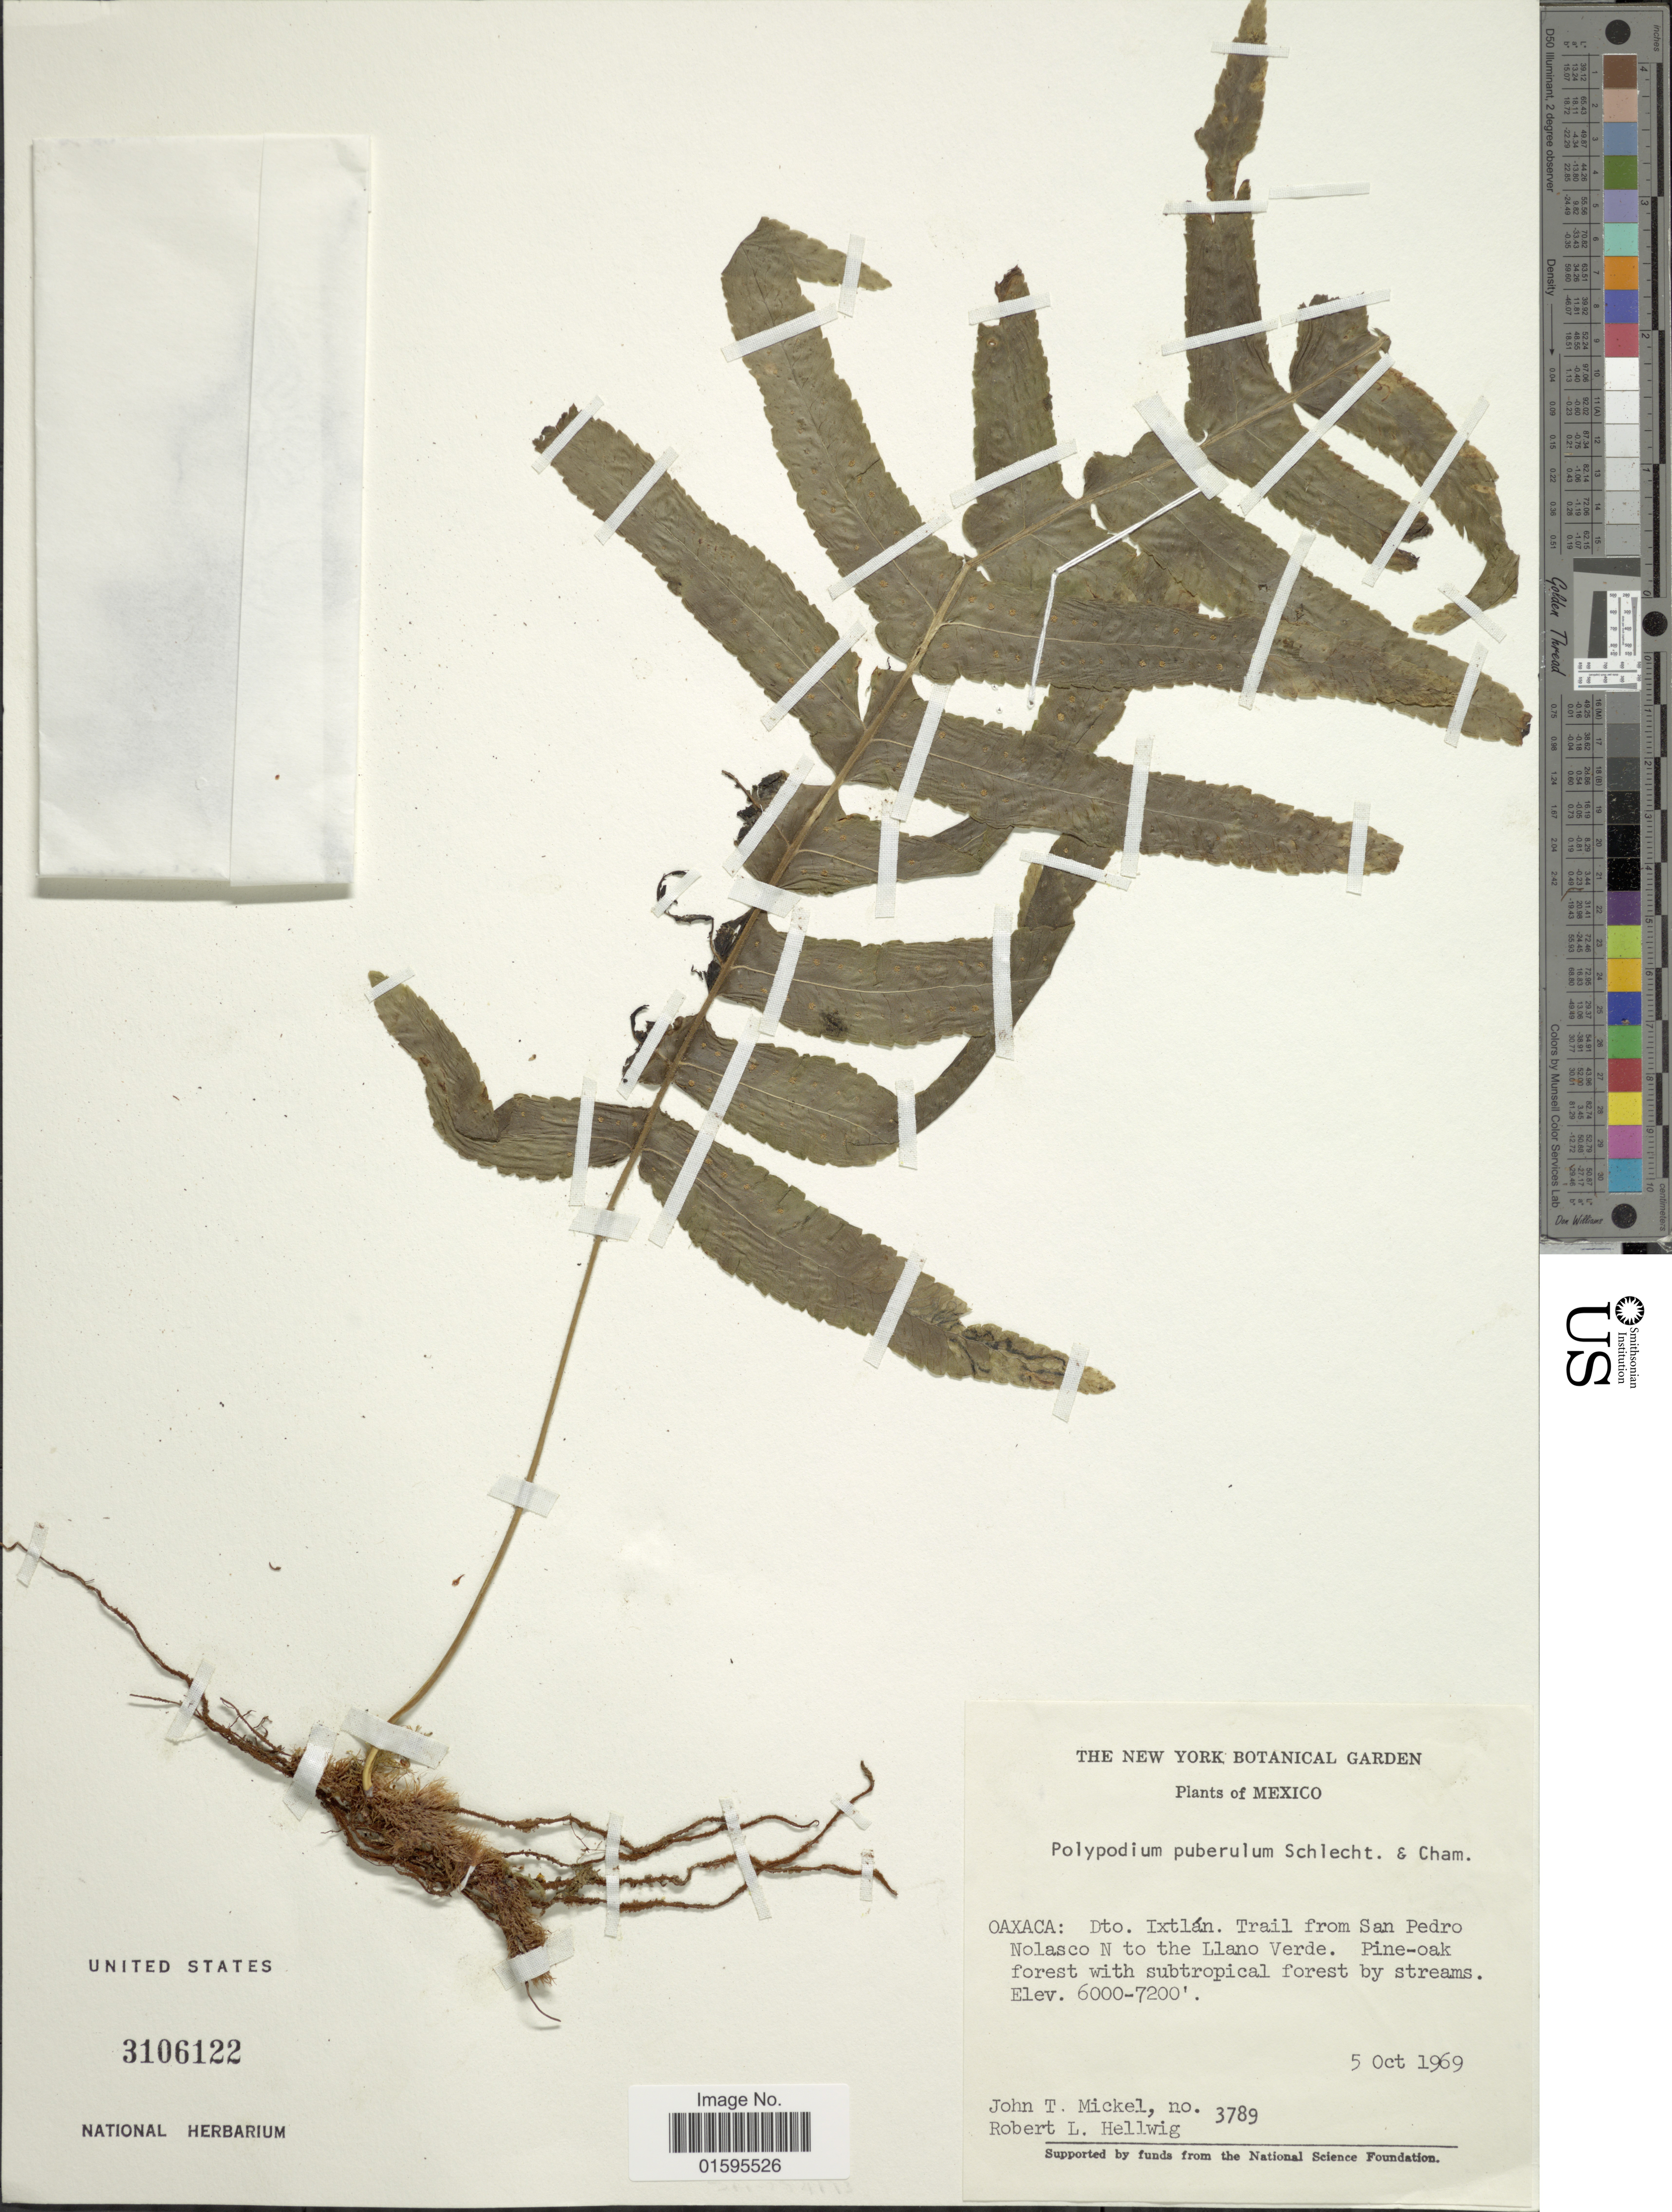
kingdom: Plantae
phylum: Tracheophyta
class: Polypodiopsida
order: Polypodiales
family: Polypodiaceae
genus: Polypodium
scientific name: Polypodium puberulum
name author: Schltdl. & Cham.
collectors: J. T. Mickel & R. Hellwig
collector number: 3789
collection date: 1969-10-05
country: Mexico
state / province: Oaxaca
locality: Oaxaca: Dto. Ixtlan, trail from San Pedro Nolasco N to the Llano Verde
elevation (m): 1829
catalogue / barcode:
__________
» **AUFGABE**
Gib die Zeilen der Daten ab der Zeile mit „state / province: Oaxaca“ bis einschließlich der letzten Zeile der Daten unverändert wieder.

» **AUSGABE**
state / province: Oaxaca
locality: Oaxaca: Dto. Ixtlan, trail from San Pedro Nolasco N to the Llano Verde
elevation (m): 1829
catalogue / barcode:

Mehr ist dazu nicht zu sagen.